%%
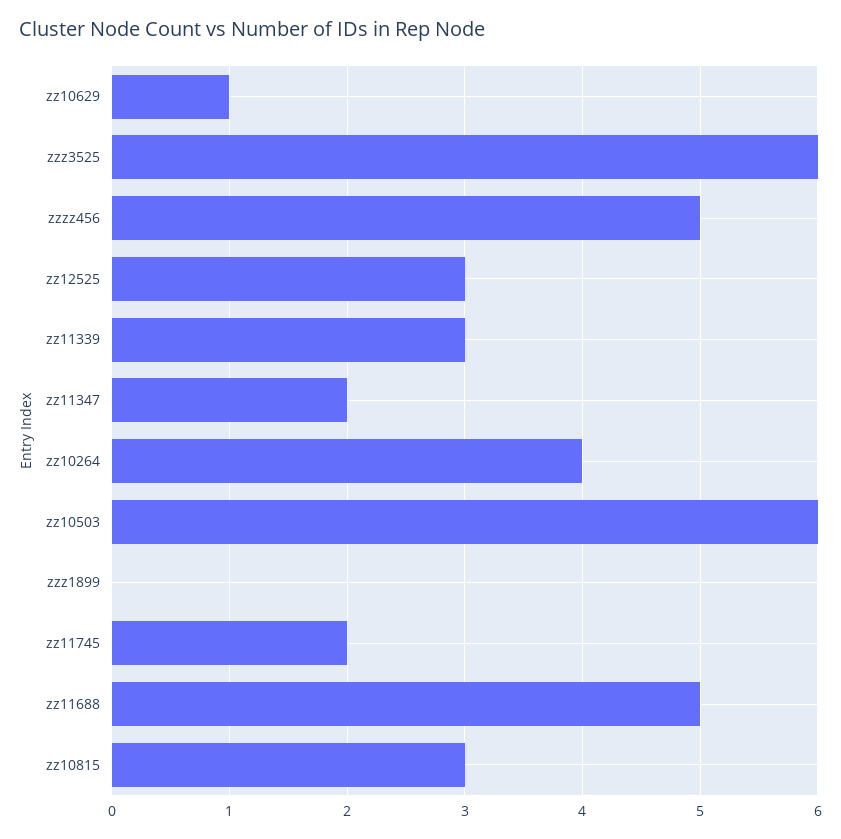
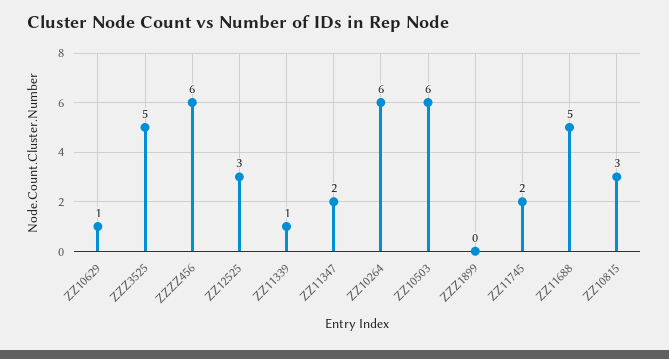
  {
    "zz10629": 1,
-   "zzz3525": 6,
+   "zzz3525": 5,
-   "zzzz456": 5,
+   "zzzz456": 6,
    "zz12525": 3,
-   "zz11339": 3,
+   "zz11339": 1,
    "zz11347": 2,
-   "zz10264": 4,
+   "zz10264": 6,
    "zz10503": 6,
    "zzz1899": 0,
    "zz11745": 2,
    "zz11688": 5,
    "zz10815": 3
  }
%%
#### Work item
Return each of the lines exactly as they appear above, with no images.

#### Solution for this task
  {
    "zz10629": 1,
-   "zzz3525": 6,
+   "zzz3525": 5,
-   "zzzz456": 5,
+   "zzzz456": 6,
    "zz12525": 3,
-   "zz11339": 3,
+   "zz11339": 1,
    "zz11347": 2,
-   "zz10264": 4,
+   "zz10264": 6,
    "zz10503": 6,
    "zzz1899": 0,
    "zz11745": 2,
    "zz11688": 5,
    "zz10815": 3
  }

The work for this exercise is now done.